● TASK STATEMENT: The entries shown here must be retyped in full, with no pictures included.

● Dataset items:
···

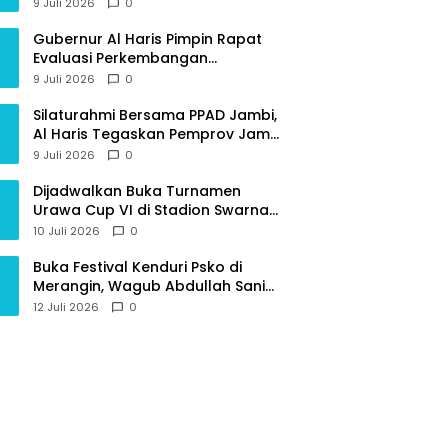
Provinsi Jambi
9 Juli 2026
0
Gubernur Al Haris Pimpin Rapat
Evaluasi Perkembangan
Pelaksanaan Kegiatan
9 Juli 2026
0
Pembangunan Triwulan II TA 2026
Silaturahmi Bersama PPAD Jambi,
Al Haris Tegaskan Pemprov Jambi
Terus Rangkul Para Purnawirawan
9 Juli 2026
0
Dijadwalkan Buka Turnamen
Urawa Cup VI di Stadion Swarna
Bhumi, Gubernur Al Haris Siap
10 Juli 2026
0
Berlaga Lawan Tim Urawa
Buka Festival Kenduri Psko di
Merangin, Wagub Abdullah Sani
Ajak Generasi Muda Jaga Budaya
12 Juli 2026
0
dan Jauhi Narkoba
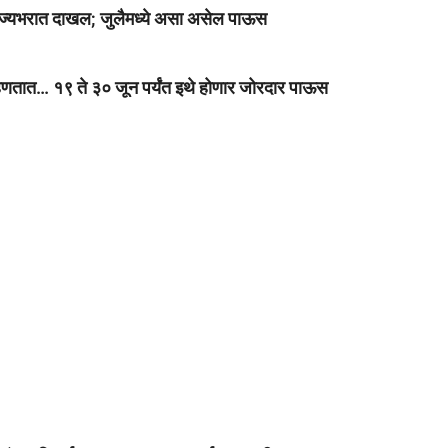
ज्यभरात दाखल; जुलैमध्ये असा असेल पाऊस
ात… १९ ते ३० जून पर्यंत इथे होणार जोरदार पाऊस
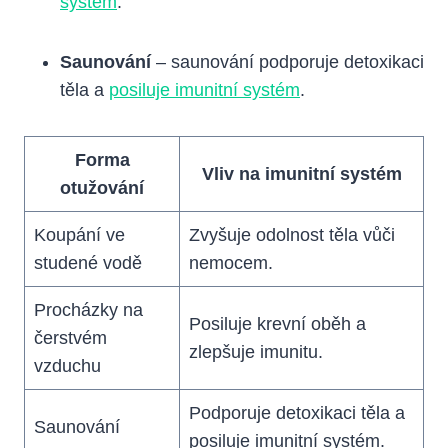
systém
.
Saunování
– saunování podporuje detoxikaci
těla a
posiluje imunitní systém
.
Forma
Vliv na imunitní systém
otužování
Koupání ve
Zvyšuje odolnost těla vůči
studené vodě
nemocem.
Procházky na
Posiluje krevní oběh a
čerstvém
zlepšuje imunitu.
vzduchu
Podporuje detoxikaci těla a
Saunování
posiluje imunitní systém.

···

● TASK OUTPUT:
Provinsi Jambi
9 Juli 2026
0
Gubernur Al Haris Pimpin Rapat
Evaluasi Perkembangan
Pelaksanaan Kegiatan
9 Juli 2026
0
Pembangunan Triwulan II TA 2026
Silaturahmi Bersama PPAD Jambi,
Al Haris Tegaskan Pemprov Jambi
Terus Rangkul Para Purnawirawan
9 Juli 2026
0
Dijadwalkan Buka Turnamen
Urawa Cup VI di Stadion Swarna
Bhumi, Gubernur Al Haris Siap
10 Juli 2026
0
Berlaga Lawan Tim Urawa
Buka Festival Kenduri Psko di
Merangin, Wagub Abdullah Sani
Ajak Generasi Muda Jaga Budaya
12 Juli 2026
0
dan Jauhi Narkoba
ज्यभरात दाखल; जुलैमध्ये असा असेल पाऊस
ात… १९ ते ३० जून पर्यंत इथे होणार जोरदार पाऊस
systém
.
Saunování
– saunování podporuje detoxikaci
těla a
posiluje imunitní systém
.
Forma
Vliv na imunitní systém
otužování
Koupání ve
Zvyšuje odolnost těla vůči
studené vodě
nemocem.
Procházky na
Posiluje krevní oběh a
čerstvém
zlepšuje imunitu.
vzduchu
Podporuje detoxikaci těla a
Saunování
posiluje imunitní systém.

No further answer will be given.